真面目を絞って濃縮した挙げ句、煮詰まりすぎた人だ。
「テレウァン王子、ご報告が…、」
「肩に皺が寄っているぞ、ハニヴァ。力を抜け。ここは私とお前だけだ。」
王子の一言に、彼女ははっとして肩を見下ろし、頬をわずかに赤らめながら咳払いを一つ。
「では、改めてご報告を。民よりいくつか願い出が届いております。」
「聞こう。」
「まず南の果樹園より。王子の髪色と同じ色合いのリンゴが偶然採れたとのことで、テレウァン果樹園と名前を変更したいとの要望です。」
「私の髪は元々朱色寄りの赤だぞ?こじつけで名前を売りないだけじゃないか!却下だ!」
「かしこまりました。次に西門の老婦人達より、王子のくしゃみが福を呼ぶ音として評判になっております。たまにでいいので西門の広場で早朝、直接聴かせてもらえないかとの要望です。」
「私のくしゃみから始まる一日、正気か?縁起担ぎのレベルがもはや呪術だな。却下だ!」
「かしこまりました。最後に村の若者たちより、王子に似合いそうな髪型ランキングのアンケート結果が届いております。なお、一位は片編み込み+ゆるふわでございました。」
「そんな勝手なアンケートの開催を許可した覚えはないぞ!やけにマニアックではないか?…ちなみに二位はなんだ?」
「濡れ髪オールバックです。ちょっと悪い感じが逆に良いとの声が。」
「一位と真逆じゃないか!何だその振り幅は…。回答者は?」
「約一万五千名です。」
「この国は相変わらずヒマなのだな…。」
「私は何も申しておりませんが、ウルフカットのテレウァン王子は個人的に興味深いとは思いました。」
「お前も混ざってんじゃん!」
ハニヴァはその後も機械仕掛けの人形みたいに直立不動で、事務的に報告をスラスラと話した。
その報告のいずれもが、何ともいつも通りで、平和で、拍子抜けするようなものばかりだった。
「本日分、以上です。」
「…なあ、ハニヴァ。」
「何でしょう?」
「いつも思うんだが、お前は私の右腕として毎朝こうやって報告する事に何か疑問を抱いた事はないか?」
「いえ。」
即答される。
「私は時々ふと我に返って思う事がある。この部屋から見える街の風景を見ると、特にな。」
「どのような事を?」
「私は、民にとってどういう存在なんだろうと思ってな…。」
「テレウァン王子の存在は、まさに民の希望です。」
「私のくしゃみで目覚め、私の名前の畑を耕し、私の髪型を議論する事が民の希望なのか…。」
「誇るべき事だと思います。」
「……。」
テレウァンはまた、静かに杯の縁を指でなぞり、しばらく沈黙した後、ゆっくり口を開いた。

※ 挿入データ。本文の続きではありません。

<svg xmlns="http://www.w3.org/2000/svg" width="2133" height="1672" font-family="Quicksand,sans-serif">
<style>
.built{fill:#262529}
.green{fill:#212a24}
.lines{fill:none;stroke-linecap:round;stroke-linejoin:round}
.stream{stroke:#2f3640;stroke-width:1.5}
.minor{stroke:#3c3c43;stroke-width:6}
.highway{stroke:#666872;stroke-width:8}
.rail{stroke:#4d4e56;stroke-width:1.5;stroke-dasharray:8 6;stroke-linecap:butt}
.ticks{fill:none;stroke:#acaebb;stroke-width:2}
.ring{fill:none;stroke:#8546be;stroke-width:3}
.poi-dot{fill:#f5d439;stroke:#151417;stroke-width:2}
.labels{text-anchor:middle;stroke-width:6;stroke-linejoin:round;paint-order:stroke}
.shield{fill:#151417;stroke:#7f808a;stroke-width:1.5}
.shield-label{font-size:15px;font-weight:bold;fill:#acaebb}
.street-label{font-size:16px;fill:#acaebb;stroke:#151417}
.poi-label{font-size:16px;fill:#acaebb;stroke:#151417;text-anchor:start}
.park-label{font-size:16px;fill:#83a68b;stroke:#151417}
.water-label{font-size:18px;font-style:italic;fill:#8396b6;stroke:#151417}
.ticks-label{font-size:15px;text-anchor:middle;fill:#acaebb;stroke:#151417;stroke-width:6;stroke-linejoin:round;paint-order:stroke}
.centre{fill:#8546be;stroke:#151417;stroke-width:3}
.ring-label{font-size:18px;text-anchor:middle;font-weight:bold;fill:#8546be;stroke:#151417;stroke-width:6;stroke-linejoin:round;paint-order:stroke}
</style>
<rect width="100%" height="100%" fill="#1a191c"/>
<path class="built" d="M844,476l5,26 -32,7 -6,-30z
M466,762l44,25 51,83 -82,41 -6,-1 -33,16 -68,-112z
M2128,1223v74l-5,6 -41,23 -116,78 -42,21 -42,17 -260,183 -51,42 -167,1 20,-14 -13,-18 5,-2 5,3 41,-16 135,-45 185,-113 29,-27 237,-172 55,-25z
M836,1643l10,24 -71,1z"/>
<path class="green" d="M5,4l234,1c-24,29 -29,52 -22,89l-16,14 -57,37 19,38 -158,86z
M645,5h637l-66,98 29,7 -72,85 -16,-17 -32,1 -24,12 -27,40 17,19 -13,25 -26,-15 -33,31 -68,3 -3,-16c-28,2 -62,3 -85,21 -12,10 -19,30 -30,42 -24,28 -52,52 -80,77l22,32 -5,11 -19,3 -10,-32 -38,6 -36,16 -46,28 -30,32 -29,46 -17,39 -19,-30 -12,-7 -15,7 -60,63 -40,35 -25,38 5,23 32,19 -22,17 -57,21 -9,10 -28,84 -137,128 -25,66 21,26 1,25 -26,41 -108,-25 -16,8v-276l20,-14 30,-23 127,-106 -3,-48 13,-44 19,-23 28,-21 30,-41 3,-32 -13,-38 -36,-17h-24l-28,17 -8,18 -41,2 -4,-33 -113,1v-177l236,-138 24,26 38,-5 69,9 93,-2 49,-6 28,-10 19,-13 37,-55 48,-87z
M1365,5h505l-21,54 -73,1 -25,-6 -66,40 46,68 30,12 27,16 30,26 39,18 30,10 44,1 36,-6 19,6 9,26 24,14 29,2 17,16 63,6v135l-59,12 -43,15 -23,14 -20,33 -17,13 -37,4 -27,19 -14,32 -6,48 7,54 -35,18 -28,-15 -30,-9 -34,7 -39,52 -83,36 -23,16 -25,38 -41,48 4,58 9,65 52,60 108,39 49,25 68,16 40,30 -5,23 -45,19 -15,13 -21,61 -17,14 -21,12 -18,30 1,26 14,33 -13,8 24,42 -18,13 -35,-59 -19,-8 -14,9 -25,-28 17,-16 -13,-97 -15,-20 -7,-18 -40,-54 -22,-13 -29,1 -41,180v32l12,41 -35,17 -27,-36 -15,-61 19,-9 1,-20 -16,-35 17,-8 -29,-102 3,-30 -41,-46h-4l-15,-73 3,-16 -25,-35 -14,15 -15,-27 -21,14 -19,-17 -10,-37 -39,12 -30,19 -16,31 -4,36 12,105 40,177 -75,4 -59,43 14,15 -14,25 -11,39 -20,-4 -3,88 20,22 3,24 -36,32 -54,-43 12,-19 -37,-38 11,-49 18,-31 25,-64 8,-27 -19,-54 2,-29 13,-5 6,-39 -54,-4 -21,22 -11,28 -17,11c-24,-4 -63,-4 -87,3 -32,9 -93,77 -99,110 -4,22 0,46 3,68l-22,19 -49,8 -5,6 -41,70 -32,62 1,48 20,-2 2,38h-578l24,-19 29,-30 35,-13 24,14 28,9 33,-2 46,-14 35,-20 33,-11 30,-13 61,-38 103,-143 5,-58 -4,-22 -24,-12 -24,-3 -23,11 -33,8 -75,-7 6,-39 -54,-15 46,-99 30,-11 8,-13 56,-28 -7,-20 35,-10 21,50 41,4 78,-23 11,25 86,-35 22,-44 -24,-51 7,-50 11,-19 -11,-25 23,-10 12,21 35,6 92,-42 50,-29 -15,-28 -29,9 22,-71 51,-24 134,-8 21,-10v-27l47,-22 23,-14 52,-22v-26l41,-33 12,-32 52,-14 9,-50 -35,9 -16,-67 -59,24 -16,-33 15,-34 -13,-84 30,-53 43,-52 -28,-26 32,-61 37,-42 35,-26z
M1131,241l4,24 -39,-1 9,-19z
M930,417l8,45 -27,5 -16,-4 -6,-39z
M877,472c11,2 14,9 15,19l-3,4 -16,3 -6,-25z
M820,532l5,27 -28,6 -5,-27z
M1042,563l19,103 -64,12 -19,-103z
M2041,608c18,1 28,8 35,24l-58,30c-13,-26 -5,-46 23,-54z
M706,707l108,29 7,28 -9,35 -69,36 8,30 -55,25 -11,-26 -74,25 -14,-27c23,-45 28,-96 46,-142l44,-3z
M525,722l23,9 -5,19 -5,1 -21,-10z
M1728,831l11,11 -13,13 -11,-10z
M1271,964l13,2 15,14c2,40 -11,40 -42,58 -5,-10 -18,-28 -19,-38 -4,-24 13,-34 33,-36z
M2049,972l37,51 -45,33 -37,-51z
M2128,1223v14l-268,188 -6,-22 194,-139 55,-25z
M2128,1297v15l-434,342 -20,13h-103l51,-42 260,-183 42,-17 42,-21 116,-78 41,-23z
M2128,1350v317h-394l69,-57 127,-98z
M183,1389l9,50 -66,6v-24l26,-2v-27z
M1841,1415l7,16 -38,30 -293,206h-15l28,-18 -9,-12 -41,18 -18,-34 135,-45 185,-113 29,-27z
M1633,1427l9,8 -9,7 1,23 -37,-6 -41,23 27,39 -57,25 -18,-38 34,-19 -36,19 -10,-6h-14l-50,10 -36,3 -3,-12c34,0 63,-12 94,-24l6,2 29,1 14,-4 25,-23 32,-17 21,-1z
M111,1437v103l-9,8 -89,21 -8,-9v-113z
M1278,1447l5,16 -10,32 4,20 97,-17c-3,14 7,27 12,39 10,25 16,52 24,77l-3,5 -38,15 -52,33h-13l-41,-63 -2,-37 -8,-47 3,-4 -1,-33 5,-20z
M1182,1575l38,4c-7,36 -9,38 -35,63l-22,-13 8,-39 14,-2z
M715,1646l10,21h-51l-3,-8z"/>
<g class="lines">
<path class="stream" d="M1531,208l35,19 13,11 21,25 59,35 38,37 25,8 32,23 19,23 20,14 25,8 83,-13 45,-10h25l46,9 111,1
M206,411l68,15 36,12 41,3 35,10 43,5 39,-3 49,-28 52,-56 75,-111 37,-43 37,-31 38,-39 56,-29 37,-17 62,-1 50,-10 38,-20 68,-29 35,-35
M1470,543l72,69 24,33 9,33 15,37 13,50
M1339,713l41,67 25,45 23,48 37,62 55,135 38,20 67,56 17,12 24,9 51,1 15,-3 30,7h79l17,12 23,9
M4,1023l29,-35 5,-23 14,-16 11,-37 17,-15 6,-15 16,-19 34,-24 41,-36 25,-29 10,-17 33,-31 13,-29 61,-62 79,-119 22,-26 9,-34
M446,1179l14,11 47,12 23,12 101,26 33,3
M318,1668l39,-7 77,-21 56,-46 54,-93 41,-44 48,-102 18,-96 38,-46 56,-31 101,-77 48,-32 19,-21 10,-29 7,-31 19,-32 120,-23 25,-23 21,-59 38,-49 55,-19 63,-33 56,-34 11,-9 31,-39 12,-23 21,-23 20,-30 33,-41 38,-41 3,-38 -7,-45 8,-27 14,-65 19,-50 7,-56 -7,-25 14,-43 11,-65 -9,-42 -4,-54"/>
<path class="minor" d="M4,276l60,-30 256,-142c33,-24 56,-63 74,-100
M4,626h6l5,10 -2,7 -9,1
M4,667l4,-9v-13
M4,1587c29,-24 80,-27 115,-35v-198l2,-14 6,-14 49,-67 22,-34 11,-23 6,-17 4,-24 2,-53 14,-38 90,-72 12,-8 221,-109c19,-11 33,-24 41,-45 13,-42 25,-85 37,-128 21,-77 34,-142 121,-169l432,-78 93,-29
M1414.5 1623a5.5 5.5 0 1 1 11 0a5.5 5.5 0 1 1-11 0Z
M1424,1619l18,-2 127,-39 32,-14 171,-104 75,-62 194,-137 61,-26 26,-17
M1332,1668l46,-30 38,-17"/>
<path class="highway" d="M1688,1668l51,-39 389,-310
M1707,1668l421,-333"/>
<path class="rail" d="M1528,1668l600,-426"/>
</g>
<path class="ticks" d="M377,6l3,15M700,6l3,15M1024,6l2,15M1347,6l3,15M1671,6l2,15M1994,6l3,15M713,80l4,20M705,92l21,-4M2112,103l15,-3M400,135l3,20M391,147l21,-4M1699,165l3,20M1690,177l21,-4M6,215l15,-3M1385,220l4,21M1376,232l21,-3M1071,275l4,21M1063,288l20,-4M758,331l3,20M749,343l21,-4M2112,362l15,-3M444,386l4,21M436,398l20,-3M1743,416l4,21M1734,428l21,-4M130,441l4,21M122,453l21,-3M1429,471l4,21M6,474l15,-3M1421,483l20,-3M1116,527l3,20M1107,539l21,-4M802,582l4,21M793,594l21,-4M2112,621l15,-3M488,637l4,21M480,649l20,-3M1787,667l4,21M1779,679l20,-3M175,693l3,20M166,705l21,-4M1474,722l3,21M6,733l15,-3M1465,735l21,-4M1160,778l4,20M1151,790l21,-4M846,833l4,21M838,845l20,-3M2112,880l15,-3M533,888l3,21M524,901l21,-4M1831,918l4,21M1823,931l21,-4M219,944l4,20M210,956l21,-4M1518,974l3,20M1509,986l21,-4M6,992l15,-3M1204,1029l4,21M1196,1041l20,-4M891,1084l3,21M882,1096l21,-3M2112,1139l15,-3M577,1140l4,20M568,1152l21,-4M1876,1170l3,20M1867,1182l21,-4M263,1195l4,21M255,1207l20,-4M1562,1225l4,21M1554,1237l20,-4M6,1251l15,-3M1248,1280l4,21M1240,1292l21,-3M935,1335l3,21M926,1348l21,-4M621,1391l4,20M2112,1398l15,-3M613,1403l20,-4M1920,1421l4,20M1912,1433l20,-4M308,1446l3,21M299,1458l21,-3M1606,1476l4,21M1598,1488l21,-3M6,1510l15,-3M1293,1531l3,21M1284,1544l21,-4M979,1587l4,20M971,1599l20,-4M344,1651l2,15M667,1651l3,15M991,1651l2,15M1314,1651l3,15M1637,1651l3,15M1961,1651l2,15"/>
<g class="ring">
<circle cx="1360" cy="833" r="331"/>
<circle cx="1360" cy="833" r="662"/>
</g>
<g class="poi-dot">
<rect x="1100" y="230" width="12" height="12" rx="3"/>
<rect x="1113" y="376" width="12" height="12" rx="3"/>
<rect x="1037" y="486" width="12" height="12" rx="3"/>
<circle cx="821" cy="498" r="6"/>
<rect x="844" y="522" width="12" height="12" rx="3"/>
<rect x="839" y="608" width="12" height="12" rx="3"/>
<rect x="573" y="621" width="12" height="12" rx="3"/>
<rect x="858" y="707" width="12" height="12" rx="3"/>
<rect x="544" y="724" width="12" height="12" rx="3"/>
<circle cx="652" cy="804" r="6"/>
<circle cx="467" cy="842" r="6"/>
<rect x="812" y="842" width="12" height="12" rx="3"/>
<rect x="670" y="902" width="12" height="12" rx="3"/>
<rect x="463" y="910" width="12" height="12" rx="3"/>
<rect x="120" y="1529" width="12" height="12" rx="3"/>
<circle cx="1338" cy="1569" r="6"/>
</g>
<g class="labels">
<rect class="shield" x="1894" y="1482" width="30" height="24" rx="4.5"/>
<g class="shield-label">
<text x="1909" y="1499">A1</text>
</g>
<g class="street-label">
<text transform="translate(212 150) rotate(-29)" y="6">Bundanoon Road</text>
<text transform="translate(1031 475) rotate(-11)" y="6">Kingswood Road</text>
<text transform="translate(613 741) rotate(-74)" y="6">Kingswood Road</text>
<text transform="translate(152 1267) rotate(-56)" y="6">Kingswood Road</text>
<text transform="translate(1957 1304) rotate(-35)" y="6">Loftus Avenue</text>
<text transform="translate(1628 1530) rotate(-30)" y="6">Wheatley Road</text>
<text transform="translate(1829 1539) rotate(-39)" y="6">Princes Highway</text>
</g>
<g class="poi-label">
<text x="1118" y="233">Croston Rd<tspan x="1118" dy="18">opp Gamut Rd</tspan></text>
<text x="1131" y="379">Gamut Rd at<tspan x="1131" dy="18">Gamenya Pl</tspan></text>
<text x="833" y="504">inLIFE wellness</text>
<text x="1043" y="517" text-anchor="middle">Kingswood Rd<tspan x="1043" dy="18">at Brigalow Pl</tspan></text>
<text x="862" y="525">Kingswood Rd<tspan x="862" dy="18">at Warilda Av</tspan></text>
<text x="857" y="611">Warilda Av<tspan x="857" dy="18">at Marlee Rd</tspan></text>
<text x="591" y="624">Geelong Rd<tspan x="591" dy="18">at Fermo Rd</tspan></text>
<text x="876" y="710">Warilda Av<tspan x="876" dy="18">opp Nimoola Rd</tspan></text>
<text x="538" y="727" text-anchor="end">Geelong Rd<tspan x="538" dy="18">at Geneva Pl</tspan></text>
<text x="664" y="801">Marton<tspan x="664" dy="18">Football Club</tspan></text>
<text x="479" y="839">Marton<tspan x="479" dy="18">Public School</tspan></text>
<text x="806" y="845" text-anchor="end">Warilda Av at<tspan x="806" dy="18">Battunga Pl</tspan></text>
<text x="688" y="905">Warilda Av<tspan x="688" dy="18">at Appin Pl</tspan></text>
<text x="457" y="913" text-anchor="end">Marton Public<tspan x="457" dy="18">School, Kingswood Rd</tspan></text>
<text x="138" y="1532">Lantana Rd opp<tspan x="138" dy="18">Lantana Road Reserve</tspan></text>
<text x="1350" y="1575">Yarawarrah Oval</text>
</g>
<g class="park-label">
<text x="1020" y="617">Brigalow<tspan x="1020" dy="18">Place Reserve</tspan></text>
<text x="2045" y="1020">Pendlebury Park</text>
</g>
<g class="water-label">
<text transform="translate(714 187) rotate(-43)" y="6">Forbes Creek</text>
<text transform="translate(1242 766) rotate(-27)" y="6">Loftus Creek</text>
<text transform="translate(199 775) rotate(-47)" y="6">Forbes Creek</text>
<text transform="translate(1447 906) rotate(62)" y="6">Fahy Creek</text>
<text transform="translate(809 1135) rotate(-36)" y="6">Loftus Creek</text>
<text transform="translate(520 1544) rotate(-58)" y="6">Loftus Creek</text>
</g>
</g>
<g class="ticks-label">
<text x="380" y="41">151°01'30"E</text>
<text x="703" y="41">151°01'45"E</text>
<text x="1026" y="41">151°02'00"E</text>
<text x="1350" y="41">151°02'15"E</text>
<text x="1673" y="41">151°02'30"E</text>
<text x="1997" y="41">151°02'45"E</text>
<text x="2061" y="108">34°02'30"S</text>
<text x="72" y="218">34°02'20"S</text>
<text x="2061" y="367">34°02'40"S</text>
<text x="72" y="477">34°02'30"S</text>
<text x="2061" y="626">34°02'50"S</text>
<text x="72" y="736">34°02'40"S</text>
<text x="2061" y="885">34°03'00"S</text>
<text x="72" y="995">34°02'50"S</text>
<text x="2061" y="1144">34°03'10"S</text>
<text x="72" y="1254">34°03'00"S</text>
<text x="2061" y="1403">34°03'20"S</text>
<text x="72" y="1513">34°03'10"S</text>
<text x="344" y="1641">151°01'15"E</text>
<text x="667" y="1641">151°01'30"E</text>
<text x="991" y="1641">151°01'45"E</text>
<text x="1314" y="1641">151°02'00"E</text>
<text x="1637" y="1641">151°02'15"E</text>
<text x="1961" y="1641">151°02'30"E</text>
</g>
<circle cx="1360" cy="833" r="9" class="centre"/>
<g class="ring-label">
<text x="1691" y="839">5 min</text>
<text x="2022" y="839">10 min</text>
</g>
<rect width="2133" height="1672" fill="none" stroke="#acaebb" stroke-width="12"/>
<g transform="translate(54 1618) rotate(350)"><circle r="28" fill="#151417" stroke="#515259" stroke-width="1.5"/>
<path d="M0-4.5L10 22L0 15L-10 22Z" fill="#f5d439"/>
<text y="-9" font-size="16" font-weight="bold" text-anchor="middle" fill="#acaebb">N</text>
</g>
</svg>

「考えが変わった。果樹園の件と、くしゃみの件、全て許可しよう。」
「了解しました。」
「朝から退屈させてはくれないな、この国は。」
そう言いながらも、彼の胸中には重い影があった。
なぜなら彼は、人の幸せを喜ぶことができないからだ。
その時、ハニヴァがふと思い出したように口を開いた。
「ところで王子。ここ最近、雨が降らなくなり、風も止んでいるとの声が多くなっております。」
「ずっと良い天気だからな。…しかし確かに農業には影響があるか。気に留めておこう。」
「風車も止まっており、民の間では少し不気味だという声もございます。」
「季節は必ず巡る。ここは砂漠じゃない。いずれ雨も必ず降るし、風もその度に吹く。その件に関しては祈り待つしかないな。」
「承知しました。では失礼します。」
踵を返すハニヴァにテレウァンは一つ、小さな願いを告げた。
「私からも要望だ。ハニヴァ、頼むからもう少し柔らかくなれ。」
「…検討します。」
変わらぬ調子で答えたハニヴァは、相変わらず規則性のある歩き方で部屋を後にした。
ふと、部屋の暑さに気づき、彼は眉をひそめた。
風車が止まっているのなら、風がなく、暑くもなる。
雨も、ここ一週間は確かに降っていなかったと気づく。
何かの前触れか?いや、考え過ぎだな。
「それにしても、私の髪と同じ色のリンゴかあ…。」
リンゴだって、雨が降らないとなれば実らない。
そう思ったテレウァンは、机の上に置かれていたティッシュを何枚か取り、てるてる坊主を作って、窓の隅に逆さまになるように吊っておいた。
この国が滅ぶまで、残り一ヶ月。